Start of Block

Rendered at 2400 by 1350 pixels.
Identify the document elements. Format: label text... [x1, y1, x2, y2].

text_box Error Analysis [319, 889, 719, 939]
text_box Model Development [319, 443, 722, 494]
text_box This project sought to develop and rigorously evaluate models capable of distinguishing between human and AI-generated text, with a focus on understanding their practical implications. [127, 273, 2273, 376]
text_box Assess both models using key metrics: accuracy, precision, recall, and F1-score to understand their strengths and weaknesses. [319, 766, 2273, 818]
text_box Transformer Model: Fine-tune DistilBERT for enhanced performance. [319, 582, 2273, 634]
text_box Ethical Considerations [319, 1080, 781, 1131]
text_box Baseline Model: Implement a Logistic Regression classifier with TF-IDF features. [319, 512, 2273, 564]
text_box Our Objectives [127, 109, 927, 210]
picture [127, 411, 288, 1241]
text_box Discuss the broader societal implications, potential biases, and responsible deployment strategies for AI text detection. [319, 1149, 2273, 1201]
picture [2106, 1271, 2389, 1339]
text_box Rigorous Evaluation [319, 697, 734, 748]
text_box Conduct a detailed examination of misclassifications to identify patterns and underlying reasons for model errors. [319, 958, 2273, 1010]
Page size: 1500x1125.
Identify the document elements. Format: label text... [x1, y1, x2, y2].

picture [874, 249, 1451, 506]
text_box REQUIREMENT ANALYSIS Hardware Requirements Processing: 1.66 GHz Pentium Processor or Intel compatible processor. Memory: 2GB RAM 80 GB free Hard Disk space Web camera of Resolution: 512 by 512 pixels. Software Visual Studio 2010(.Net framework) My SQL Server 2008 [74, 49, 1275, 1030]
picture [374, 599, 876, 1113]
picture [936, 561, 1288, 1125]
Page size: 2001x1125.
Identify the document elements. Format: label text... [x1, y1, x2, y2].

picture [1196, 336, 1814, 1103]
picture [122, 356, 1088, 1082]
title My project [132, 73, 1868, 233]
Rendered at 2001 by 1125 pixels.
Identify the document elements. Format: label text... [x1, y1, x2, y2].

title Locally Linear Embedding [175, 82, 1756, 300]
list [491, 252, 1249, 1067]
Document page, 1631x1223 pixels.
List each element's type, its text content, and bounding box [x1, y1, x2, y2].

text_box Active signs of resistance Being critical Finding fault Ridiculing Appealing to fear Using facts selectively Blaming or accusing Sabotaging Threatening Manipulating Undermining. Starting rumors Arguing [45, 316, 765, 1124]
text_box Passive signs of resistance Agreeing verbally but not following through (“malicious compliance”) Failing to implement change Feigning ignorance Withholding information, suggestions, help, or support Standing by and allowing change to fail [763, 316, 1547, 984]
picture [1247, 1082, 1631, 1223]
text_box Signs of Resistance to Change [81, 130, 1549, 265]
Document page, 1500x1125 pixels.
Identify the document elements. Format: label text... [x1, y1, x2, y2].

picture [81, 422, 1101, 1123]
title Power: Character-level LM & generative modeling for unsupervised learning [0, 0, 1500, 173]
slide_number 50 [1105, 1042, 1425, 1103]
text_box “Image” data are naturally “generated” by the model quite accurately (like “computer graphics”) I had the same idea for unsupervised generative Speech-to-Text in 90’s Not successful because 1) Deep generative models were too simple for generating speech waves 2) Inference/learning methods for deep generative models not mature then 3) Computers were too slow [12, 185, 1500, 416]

End of Block

◆ **ACTIVITY**: From the first record to the last, print each one exactly.

◆ **EXERCISE RESPONSE**:
Rendered at 2400 by 1350 pixels.
Identify the document elements. Format: label text... [x1, y1, x2, y2].

text_box Error Analysis [319, 889, 719, 939]
text_box Model Development [319, 443, 722, 494]
text_box This project sought to develop and rigorously evaluate models capable of distinguishing between human and AI-generated text, with a focus on understanding their practical implications. [127, 273, 2273, 376]
text_box Assess both models using key metrics: accuracy, precision, recall, and F1-score to understand their strengths and weaknesses. [319, 766, 2273, 818]
text_box Transformer Model: Fine-tune DistilBERT for enhanced performance. [319, 582, 2273, 634]
text_box Ethical Considerations [319, 1080, 781, 1131]
text_box Baseline Model: Implement a Logistic Regression classifier with TF-IDF features. [319, 512, 2273, 564]
text_box Our Objectives [127, 109, 927, 210]
picture [127, 411, 288, 1241]
text_box Discuss the broader societal implications, potential biases, and responsible deployment strategies for AI text detection. [319, 1149, 2273, 1201]
picture [2106, 1271, 2389, 1339]
text_box Rigorous Evaluation [319, 697, 734, 748]
text_box Conduct a detailed examination of misclassifications to identify patterns and underlying reasons for model errors. [319, 958, 2273, 1010]
Page size: 1500x1125.
Identify the document elements. Format: label text... [x1, y1, x2, y2].

picture [874, 249, 1451, 506]
text_box REQUIREMENT ANALYSIS Hardware Requirements Processing: 1.66 GHz Pentium Processor or Intel compatible processor. Memory: 2GB RAM 80 GB free Hard Disk space Web camera of Resolution: 512 by 512 pixels. Software Visual Studio 2010(.Net framework) My SQL Server 2008 [74, 49, 1275, 1030]
picture [374, 599, 876, 1113]
picture [936, 561, 1288, 1125]
Page size: 2001x1125.
Identify the document elements. Format: label text... [x1, y1, x2, y2].

picture [1196, 336, 1814, 1103]
picture [122, 356, 1088, 1082]
title My project [132, 73, 1868, 233]
Rendered at 2001 by 1125 pixels.
Identify the document elements. Format: label text... [x1, y1, x2, y2].

title Locally Linear Embedding [175, 82, 1756, 300]
list [491, 252, 1249, 1067]
Document page, 1631x1223 pixels.
List each element's type, its text content, and bounding box [x1, y1, x2, y2].

text_box Active signs of resistance Being critical Finding fault Ridiculing Appealing to fear Using facts selectively Blaming or accusing Sabotaging Threatening Manipulating Undermining. Starting rumors Arguing [45, 316, 765, 1124]
text_box Passive signs of resistance Agreeing verbally but not following through (“malicious compliance”) Failing to implement change Feigning ignorance Withholding information, suggestions, help, or support Standing by and allowing change to fail [763, 316, 1547, 984]
picture [1247, 1082, 1631, 1223]
text_box Signs of Resistance to Change [81, 130, 1549, 265]
Document page, 1500x1125 pixels.
Identify the document elements. Format: label text... [x1, y1, x2, y2].

picture [81, 422, 1101, 1123]
title Power: Character-level LM & generative modeling for unsupervised learning [0, 0, 1500, 173]
slide_number 50 [1105, 1042, 1425, 1103]
text_box “Image” data are naturally “generated” by the model quite accurately (like “computer graphics”) I had the same idea for unsupervised generative Speech-to-Text in 90’s Not successful because 1) Deep generative models were too simple for generating speech waves 2) Inference/learning methods for deep generative models not mature then 3) Computers were too slow [12, 185, 1500, 416]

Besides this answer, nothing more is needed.